◆ ACTION ITEM
Your reply should be the entries, output word for word, with each picture omitted.

◆ MATERIALS PROVIDED
=== Begin Enclosure ===

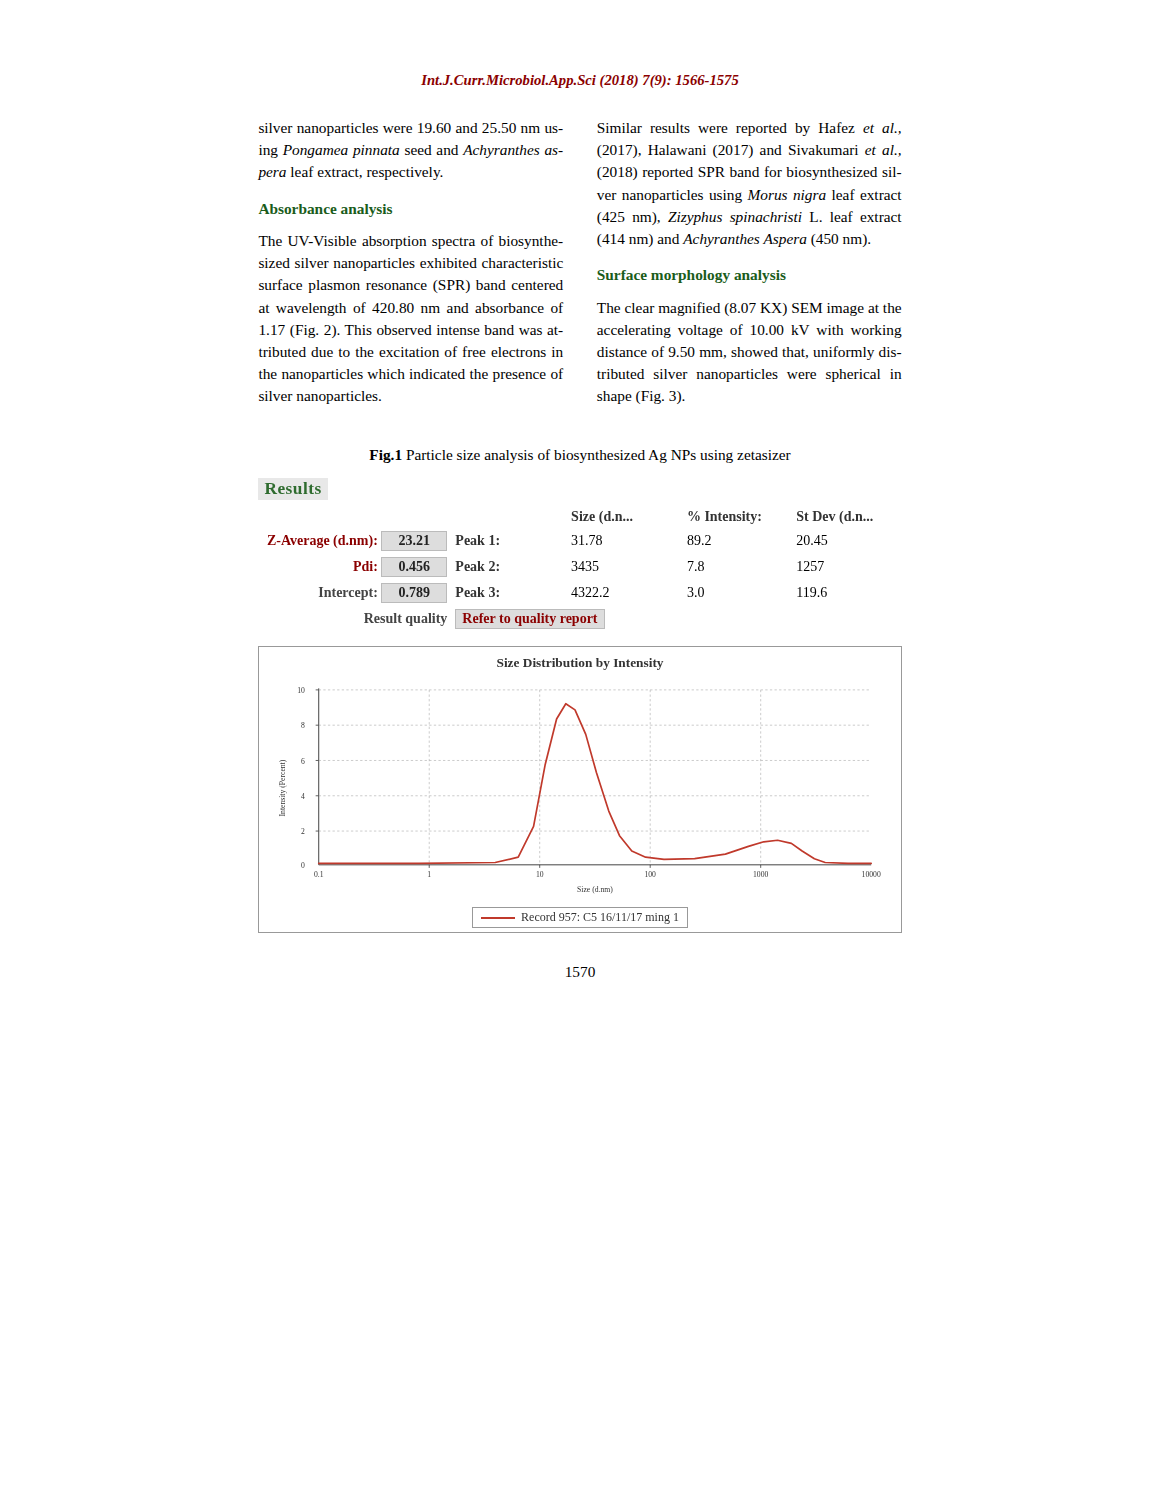Int.J.Curr.Microbiol.App.Sci (2018) 7(9): 1566-1575
silver nanoparticles were 19.60 and 25.50 nm using Pongamea pinnata seed and Achyranthes aspera leaf extract, respectively.
Absorbance analysis
The UV-Visible absorption spectra of biosynthesized silver nanoparticles exhibited characteristic surface plasmon resonance (SPR) band centered at wavelength of 420.80 nm and absorbance of 1.17 (Fig. 2). This observed intense band was attributed due to the excitation of free electrons in the nanoparticles which indicated the presence of silver nanoparticles.
Similar results were reported by Hafez et al., (2017), Halawani (2017) and Sivakumari et al., (2018) reported SPR band for biosynthesized silver nanoparticles using Morus nigra leaf extract (425 nm), Zizyphus spinachristi L. leaf extract (414 nm) and Achyranthes Aspera (450 nm).
Surface morphology analysis
The clear magnified (8.07 KX) SEM image at the accelerating voltage of 10.00 kV with working distance of 9.50 mm, showed that, uniformly distributed silver nanoparticles were spherical in shape (Fig. 3).
Fig.1 Particle size analysis of biosynthesized Ag NPs using zetasizer
Results
| | | Size (d.n... | % Intensity: | St Dev (d.n... |
| --- | --- | --- | --- | --- |
| Z-Average (d.nm): 23.21 | Peak 1: | 31.78 | 89.2 | 20.45 |
| Pdi: 0.456 | Peak 2: | 3435 | 7.8 | 1257 |
| Intercept: 0.789 | Peak 3: | 4322.2 | 3.0 | 119.6 |
| Result quality | Refer to quality report |
Size Distribution by Intensity
10 8 6 4 2 0 Intensity (Percent) 0.1 1 10 100 1000 10000 Size (d.nm)
Record 957: C5 16/11/17 ming 1
1570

=== End Enclosure ===

◆ RESULT OF THE EXERCISE
Int.J.Curr.Microbiol.App.Sci (2018) 7(9): 1566-1575
silver nanoparticles were 19.60 and 25.50 nm using Pongamea pinnata seed and Achyranthes aspera leaf extract, respectively.
Absorbance analysis
The UV-Visible absorption spectra of biosynthesized silver nanoparticles exhibited characteristic surface plasmon resonance (SPR) band centered at wavelength of 420.80 nm and absorbance of 1.17 (Fig. 2). This observed intense band was attributed due to the excitation of free electrons in the nanoparticles which indicated the presence of silver nanoparticles.
Similar results were reported by Hafez et al., (2017), Halawani (2017) and Sivakumari et al., (2018) reported SPR band for biosynthesized silver nanoparticles using Morus nigra leaf extract (425 nm), Zizyphus spinachristi L. leaf extract (414 nm) and Achyranthes Aspera (450 nm).
Surface morphology analysis
The clear magnified (8.07 KX) SEM image at the accelerating voltage of 10.00 kV with working distance of 9.50 mm, showed that, uniformly distributed silver nanoparticles were spherical in shape (Fig. 3).
Fig.1 Particle size analysis of biosynthesized Ag NPs using zetasizer
Results
| | | Size (d.n... | % Intensity: | St Dev (d.n... |
| --- | --- | --- | --- | --- |
| Z-Average (d.nm): 23.21 | Peak 1: | 31.78 | 89.2 | 20.45 |
| Pdi: 0.456 | Peak 2: | 3435 | 7.8 | 1257 |
| Intercept: 0.789 | Peak 3: | 4322.2 | 3.0 | 119.6 |
| Result quality | Refer to quality report |
Size Distribution by Intensity
10 8 6 4 2 0 Intensity (Percent) 0.1 1 10 100 1000 10000 Size (d.nm)
Record 957: C5 16/11/17 ming 1
1570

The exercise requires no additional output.